Exercise brief –
Switch "several" to "multiple" in the stretch of the records from the line containing "Presented here are" through the end of the records, and write out that stretch again with nothing else changed. Leave the pictures out of your answer.

Multi-view image geometry data
"""
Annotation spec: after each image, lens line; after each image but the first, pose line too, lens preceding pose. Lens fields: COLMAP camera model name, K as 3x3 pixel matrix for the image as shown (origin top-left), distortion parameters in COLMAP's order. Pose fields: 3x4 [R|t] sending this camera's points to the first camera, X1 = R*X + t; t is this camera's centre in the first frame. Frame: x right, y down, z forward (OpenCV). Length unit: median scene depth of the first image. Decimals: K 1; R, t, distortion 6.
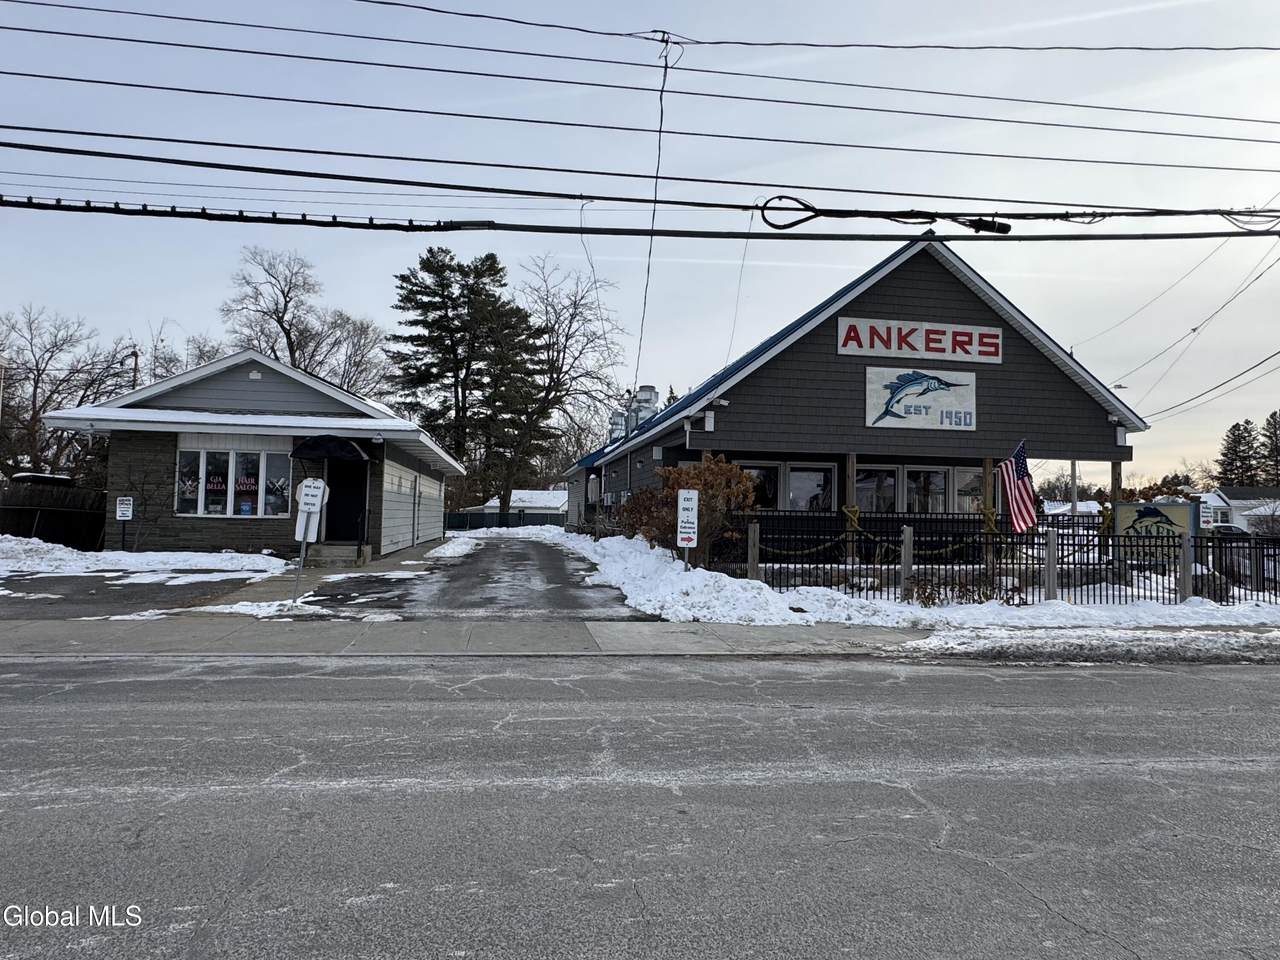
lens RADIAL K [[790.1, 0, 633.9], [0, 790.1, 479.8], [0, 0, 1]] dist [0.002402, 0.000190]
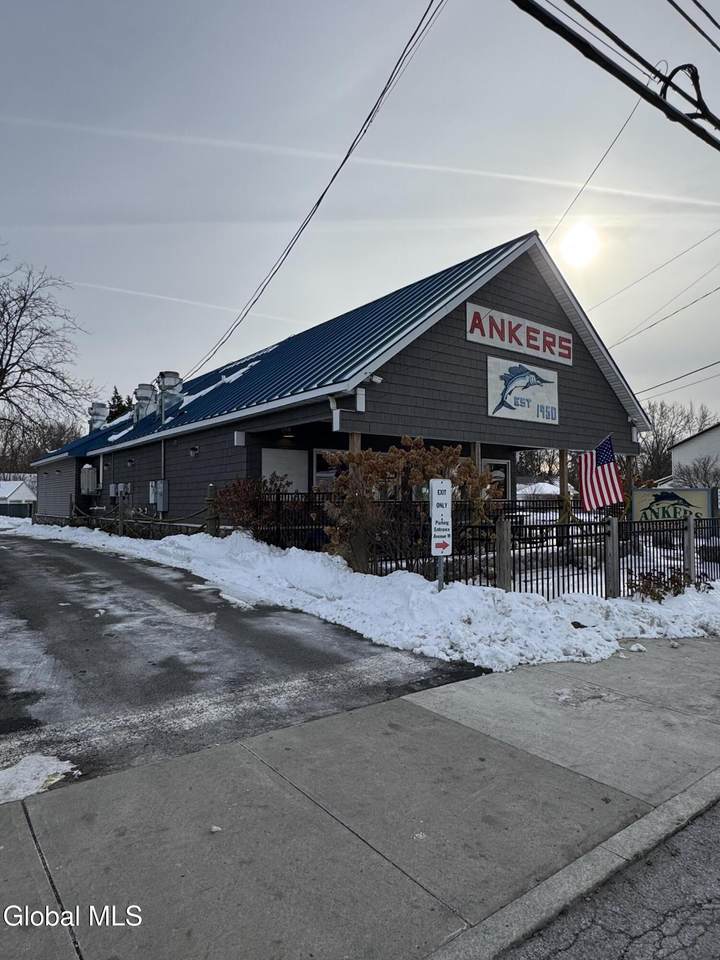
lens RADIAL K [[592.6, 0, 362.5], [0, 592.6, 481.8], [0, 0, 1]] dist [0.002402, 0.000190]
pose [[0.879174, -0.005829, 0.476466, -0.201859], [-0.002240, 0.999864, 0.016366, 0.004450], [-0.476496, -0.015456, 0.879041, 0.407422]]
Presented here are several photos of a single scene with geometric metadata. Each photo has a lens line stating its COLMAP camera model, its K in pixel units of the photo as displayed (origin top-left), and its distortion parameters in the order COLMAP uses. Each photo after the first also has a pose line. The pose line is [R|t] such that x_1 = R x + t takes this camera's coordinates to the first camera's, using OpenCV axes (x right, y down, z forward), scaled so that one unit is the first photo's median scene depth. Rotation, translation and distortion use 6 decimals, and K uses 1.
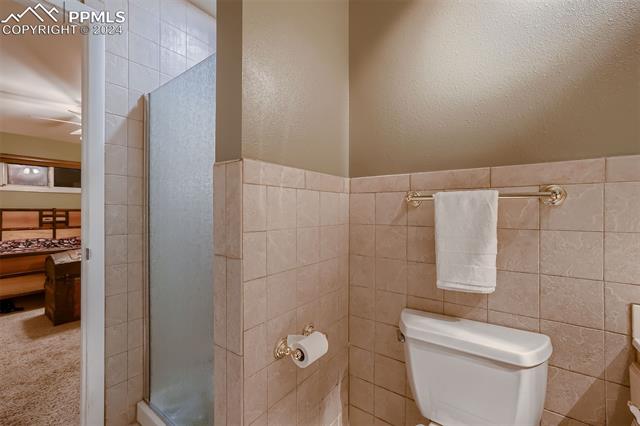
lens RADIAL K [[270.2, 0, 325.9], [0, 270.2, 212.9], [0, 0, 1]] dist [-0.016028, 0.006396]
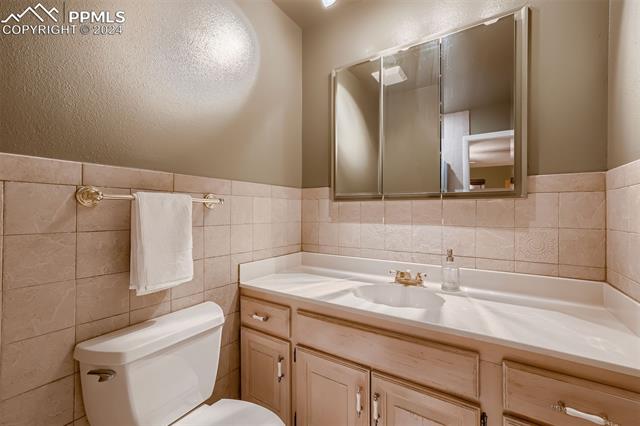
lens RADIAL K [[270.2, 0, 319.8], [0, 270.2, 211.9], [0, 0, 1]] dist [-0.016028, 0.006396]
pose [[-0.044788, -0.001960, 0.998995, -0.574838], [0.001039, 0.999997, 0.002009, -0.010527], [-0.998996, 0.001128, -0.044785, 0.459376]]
"""
Reply –
Presented here are multiple photos of a single scene with geometric metadata. Each photo has a lens line stating its COLMAP camera model, its K in pixel units of the photo as displayed (origin top-left), and its distortion parameters in the order COLMAP uses. Each photo after the first also has a pose line. The pose line is [R|t] such that x_1 = R x + t takes this camera's coordinates to the first camera's, using OpenCV axes (x right, y down, z forward), scaled so that one unit is the first photo's median scene depth. Rotation, translation and distortion use 6 decimals, and K uses 1.
lens RADIAL K [[270.2, 0, 325.9], [0, 270.2, 212.9], [0, 0, 1]] dist [-0.016028, 0.006396]
lens RADIAL K [[270.2, 0, 319.8], [0, 270.2, 211.9], [0, 0, 1]] dist [-0.016028, 0.006396]
pose [[-0.044788, -0.001960, 0.998995, -0.574838], [0.001039, 0.999997, 0.002009, -0.010527], [-0.998996, 0.001128, -0.044785, 0.459376]]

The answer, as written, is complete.